* Document
────────────────────────────────────────
I hopped on the scale this morning and miraculously, it did not shatter under my girth.  Sadly though, the numbers have gone up again.  This morning’s reading was 197.4….I have no words except…help.

All kidding aside though, work has been the excuse I’ve been using to not go to the gym.  That stops now.  Everybody else is out there enjoying their lives and I’m being a slave to the grind.  I need to find a better work/life balance. Why do I feel like I have to put in so many hours and try to look like a superstar at work?

I like the feeling of getting something accomplished and that has always transferred into my work life without a problem.  My personal life though, not so much. Interesting.

Enough about that. Today is one of those chilly, crisp air days.  I’ve just finished my bowl of oatmeal with a smidge of brown sugar and chopped apples. Sigh…I truly am addicted to sugar. I had such a hard time scarfing this down.  Anyhoo…I’m going to make amends for last night’s meal and go for a walk around the neighborhood.

I have a couple of little projects around the house I’d like to tackle.  If I’m feeling generous, I might post a couple of before/after shots.

This time of year is good for my soul. It forces me to nest a little more, to take care of things I have been neglecting, and to read, write, reflect.

I realize that I have not been taking all that good care of myself.  Example – I’ve been saying for two weeks now that I want to give myself a manicure/pedicure. Excuse after excuse and still no polish on my tooties or fingers.

I’ll stop now because I really do want to go for a walk.  I will write more later. Stay with me.  I want to share some thoughts on the upcoming holiday parties and how I’m going to cope.

Have an awesome day.

 

Friday Night Plans

Hey all. I’m taking a quick five minute break from work to pop in and give you an update on how things are going.

I worked out Sunday, Monday and Tuesday so far this week.  Two of them were home work outs and one was at the gym.

Guess what I’ve got planned tonight? I’m going to the gym! I know, right? So not like me.

I went out for dinner with some girls from my old job on Wednesday and so I’m not sure what the scale will have to say come Monday morning.  I indulged in a bloody ceasar (how did I not ever try one of these before? Dee-lish!), controlled myself when they brought that lovely fresh baguette with olive oil and balsamic vinegar, and did not order any dessert.

I brown bagged my lunch everyday except for yesterday and today.  I am planning on picking up a salad at noon.

On Sunday morning, I will be stopping by the prodigal’s place and we will batch cook a couple meals for the week.  It’s so much easier when you have food already prepared when you get home at night.

You know what?  I think I am finally really inspired to do something about my weight. Wish me luck!
────────────────────────────────────────
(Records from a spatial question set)
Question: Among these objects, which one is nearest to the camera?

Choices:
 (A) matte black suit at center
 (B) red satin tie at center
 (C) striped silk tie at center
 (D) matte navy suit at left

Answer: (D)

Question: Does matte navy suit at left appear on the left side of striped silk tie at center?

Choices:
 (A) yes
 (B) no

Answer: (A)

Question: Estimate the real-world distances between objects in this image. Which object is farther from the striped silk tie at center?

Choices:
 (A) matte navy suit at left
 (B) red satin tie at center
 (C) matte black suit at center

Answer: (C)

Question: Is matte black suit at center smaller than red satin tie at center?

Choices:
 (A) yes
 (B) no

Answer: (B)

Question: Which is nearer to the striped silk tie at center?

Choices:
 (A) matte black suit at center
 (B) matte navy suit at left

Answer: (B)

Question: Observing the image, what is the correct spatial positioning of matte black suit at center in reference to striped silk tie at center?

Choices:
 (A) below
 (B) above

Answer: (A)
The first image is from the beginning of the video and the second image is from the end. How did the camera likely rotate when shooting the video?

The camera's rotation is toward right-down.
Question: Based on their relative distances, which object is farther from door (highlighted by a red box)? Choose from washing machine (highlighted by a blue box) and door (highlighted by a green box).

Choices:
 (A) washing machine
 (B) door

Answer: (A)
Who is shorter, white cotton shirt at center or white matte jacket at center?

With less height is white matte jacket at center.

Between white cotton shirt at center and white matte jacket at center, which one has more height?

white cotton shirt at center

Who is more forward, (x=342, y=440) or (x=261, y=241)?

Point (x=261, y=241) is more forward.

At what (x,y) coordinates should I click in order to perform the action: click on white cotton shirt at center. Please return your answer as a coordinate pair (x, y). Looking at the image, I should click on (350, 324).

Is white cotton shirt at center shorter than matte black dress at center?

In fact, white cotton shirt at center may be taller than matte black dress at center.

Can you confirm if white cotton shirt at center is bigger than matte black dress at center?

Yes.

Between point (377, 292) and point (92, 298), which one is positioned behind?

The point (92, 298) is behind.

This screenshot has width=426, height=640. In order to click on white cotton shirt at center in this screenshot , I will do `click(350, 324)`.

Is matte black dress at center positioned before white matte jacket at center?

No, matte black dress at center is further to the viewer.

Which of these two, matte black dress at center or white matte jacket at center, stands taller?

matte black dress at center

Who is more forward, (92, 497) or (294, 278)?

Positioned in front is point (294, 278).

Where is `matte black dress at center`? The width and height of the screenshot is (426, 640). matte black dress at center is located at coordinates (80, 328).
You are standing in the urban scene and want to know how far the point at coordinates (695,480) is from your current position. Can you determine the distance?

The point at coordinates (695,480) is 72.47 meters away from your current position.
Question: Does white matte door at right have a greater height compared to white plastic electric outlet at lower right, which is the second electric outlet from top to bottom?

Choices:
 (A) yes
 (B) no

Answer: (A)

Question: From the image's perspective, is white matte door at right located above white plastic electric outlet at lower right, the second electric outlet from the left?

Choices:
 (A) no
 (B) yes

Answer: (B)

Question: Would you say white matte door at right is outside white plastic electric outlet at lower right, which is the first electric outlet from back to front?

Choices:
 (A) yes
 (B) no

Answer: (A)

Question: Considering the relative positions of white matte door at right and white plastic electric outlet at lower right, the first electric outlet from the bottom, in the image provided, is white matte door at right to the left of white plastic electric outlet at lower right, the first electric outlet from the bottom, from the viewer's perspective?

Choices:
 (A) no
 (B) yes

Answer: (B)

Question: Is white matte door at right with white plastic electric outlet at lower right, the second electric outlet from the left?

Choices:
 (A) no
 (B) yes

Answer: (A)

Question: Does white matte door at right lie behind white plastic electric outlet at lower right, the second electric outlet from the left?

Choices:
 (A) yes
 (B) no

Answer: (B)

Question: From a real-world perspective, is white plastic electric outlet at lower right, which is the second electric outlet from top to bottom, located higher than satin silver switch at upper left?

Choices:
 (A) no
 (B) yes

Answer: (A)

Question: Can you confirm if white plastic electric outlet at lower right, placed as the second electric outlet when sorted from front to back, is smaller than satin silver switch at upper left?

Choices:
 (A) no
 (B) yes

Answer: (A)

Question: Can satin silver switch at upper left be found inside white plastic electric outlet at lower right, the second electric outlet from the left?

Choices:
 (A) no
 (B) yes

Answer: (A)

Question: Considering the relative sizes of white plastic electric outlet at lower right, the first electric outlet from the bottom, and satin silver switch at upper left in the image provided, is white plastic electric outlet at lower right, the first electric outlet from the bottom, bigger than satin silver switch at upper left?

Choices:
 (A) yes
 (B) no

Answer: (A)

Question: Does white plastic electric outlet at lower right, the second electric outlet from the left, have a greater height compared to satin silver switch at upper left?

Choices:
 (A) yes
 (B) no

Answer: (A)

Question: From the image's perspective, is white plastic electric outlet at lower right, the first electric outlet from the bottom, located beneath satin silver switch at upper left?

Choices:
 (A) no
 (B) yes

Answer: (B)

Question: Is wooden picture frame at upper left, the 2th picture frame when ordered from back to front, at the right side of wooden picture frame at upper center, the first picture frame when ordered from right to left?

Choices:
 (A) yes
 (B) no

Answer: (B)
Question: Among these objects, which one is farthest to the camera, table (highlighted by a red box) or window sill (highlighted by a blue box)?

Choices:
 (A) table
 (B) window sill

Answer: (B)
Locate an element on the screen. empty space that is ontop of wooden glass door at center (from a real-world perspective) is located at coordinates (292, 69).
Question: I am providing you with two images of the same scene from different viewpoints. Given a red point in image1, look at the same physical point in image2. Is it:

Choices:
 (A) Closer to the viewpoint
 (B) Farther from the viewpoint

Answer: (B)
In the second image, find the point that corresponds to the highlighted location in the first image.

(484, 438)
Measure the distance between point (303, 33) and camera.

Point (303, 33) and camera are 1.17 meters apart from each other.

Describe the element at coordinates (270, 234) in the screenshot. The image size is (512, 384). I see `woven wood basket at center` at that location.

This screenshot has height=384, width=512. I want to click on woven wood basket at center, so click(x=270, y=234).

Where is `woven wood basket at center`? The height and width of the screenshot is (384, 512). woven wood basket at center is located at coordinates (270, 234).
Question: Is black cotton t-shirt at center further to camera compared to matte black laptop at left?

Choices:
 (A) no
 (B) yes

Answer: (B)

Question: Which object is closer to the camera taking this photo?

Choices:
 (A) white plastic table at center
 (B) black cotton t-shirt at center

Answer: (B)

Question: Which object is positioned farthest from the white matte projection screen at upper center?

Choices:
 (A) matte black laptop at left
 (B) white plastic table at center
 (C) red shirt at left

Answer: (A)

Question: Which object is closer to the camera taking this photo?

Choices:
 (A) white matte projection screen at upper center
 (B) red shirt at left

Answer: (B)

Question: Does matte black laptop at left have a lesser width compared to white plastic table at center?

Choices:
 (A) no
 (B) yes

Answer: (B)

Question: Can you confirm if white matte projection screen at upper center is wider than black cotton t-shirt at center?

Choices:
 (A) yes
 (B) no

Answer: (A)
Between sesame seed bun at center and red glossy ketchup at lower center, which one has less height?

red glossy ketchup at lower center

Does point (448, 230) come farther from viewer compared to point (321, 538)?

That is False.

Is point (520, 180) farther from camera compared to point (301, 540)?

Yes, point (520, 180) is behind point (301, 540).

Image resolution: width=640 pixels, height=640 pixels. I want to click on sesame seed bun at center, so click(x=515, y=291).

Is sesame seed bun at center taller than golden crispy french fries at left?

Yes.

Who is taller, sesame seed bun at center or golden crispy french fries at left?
────────────────────────────────────────
* Tasks to perform
#1 Say whether each statement agrees with the blog post, answering yes or no and quoting the words that decide it: (a) The morning scale reading was 197.4. (b) All three of the week's workouts took place at the gym. (c) The writer ordered dessert at Wednesday's dinner.
#2 Write out the blog post starting at "I brown bagged" and ending at "Wish me luck!".
The records come from a different source than the blog post.

* Results for each task
#1
(a) Yes: "This morning’s reading was 197.4"
(b) No: "Two of them were home work outs and one was at the gym."
(c) No: "did not order any dessert."

#2
I brown bagged my lunch everyday except for yesterday and today.  I am planning on picking up a salad at noon.

On Sunday morning, I will be stopping by the prodigal’s place and we will batch cook a couple meals for the week.  It’s so much easier when you have food already prepared when you get home at night.

You know what?  I think I am finally really inspired to do something about my weight. Wish me luck!